'We're at a pivotal point here': A dominance of divided opinion during the COVID-19 pandemic
A society split in opinion is a trend that's all too familiar for Mount Saint Vincent University associate professor, Jonathan Roberts, who has studied pandemics and plagues throughout history.
“Typical, actually, historically unfortunately,” he says. “And it usually happens much more quickly than it has in Canada.”
However, if you scroll online or read news articles it seems everyone has varying opinions on almost every aspect of the pandemic, from restrictions and boosters, to masking and mandates.
Roberts says polarizing debates have happened in pandemics and health crises throughout human history.
“Classic examples that many people would be familiar with would be the black death,” says Roberts. “It comes to Europe, and what happens in Europe, who gets blamed? Well, people who are suspected of exploiting other people. That’s not necessarily what’s true, but it happens.”
Roberts says existing tensions between economic classes, cultures or genders are then exacerbated by a pandemic, and discord follows.
He points to the truckers and supporters heading to Ottawa for a protest ostensibly sparked by vaccine mandates.
“Trucking is a good professional job that pays a lot, but it’s in jeopardy,” says Roberts. “Self-driving cars, drone delivery…so people who work there already feel insecure.”
“When you tell them they're a hero for working for so many months without a vaccine and then all of the sudden tell them, a small proportion of them, that they can't work... that's obviously jarring for them. So... I think that spurs this freedom rally.”
The convoy and its supporters speak of a freedom to choose – a stark contrast from the “we’re all in this together” sentiment expressed widely in the early days of the pandemic.
“For some people, they're just emotionally over,” says Robert Huish, a Dalhousie University associate professor who specializes in global health policy and practice.
“I think when the pandemic first got going, there was a lot of enthusiasm to try to beat the virus, to keep it out, to try to flatten those curves,” says Huish.
But the persistence of the virus over several years, and even through public health measures, plays a part in polarizing opinions.
Huish calls it a “phase of mentality between preparing for a disaster and being in a disaster.”

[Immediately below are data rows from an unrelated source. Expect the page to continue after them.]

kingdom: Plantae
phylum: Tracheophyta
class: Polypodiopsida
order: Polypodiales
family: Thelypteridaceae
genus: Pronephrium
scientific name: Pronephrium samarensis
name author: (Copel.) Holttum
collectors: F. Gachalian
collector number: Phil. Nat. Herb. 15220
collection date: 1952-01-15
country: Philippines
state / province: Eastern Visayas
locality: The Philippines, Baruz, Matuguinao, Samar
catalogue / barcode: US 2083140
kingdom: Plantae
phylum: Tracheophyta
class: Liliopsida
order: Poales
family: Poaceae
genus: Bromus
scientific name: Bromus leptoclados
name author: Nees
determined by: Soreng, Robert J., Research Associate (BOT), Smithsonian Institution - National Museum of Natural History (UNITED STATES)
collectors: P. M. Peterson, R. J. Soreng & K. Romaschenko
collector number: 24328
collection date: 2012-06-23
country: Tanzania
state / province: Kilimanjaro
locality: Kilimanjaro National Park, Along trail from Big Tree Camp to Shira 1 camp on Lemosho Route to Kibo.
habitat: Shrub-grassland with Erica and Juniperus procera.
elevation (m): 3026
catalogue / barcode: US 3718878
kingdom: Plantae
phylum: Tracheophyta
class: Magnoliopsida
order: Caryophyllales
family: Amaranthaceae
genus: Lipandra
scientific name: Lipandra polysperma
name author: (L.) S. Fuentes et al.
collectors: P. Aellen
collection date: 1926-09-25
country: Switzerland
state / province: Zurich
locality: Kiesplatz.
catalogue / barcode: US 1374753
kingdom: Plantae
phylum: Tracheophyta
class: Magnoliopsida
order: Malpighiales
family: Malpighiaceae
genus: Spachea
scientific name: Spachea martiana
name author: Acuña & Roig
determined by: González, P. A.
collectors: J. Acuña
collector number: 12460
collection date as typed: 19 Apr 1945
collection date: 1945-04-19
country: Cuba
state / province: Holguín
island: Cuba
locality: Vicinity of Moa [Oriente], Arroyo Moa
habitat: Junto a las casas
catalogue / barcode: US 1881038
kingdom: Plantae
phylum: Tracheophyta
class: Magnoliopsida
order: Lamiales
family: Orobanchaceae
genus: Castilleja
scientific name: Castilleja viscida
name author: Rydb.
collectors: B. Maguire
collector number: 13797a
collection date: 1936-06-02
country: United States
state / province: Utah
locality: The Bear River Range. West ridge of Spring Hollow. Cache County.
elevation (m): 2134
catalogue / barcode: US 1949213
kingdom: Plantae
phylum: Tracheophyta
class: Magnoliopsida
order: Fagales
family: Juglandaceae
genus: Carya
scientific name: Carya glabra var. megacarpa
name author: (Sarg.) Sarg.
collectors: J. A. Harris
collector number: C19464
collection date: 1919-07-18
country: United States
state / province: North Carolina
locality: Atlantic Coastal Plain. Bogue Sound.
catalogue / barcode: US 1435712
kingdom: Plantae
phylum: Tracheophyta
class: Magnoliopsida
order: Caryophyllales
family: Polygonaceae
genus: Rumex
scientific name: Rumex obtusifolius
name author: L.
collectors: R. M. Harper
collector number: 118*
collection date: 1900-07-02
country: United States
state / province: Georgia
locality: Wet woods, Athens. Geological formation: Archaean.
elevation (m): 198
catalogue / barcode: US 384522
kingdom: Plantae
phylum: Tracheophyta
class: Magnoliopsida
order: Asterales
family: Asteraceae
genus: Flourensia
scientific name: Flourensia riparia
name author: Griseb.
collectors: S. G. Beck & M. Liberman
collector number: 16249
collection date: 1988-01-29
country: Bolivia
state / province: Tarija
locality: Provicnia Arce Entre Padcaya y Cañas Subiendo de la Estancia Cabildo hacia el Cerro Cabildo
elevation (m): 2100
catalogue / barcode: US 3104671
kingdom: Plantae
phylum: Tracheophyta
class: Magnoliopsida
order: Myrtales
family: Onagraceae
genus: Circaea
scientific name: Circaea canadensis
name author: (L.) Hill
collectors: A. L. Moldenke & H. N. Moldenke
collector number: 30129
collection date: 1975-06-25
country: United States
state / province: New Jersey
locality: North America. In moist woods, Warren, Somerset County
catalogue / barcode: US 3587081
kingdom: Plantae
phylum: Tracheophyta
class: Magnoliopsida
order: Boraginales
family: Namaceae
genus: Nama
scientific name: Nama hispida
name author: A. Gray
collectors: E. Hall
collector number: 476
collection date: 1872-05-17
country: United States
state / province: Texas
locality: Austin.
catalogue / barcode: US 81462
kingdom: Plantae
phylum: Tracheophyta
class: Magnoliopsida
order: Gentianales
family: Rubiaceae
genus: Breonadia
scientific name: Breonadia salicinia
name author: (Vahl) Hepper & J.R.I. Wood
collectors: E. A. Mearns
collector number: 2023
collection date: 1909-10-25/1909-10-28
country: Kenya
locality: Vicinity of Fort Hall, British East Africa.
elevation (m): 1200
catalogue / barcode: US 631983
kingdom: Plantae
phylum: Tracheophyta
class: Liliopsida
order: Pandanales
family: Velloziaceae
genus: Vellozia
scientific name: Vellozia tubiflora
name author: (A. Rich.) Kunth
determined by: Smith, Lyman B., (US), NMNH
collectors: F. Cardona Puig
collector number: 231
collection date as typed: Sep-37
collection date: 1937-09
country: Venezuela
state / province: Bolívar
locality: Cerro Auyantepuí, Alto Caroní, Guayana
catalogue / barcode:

“In the preparation state, which we were for 2020 and 2021, it was that we could keep COVID out,” adds Huish. “But now that the waves keep crashing over our bow, we are in a state now where we have to figure out a way out of it, and that's where it really gets difficult.”
Social media, which is unique to this pandemic, can be a hurdle to that, says digital anthropologist Giles Crouch.
“Social media is the public commons. It's where anybody can go, and anybody can say anything,” says Crouch.
Crouch adds that is a double-edged sword, which can be good for public discourse and create positive change, such as in the Black Lives Matter movement.
However, he says social media can also have the opposite effect, and can be wielded by agencies with less than perfect intentions.
“And that's where we have activist groups and those who have been on the fringes of society, that couldn't really communicate before what those ideas and views were, but now they can,” Crouch says.
For Roberts, what’s needed is strong leadership to galvanize public opinion towards a common goal once again.
“We’re at a pivotal point here,” says Roberts. “We have to harness that political and medical messaging effectively.”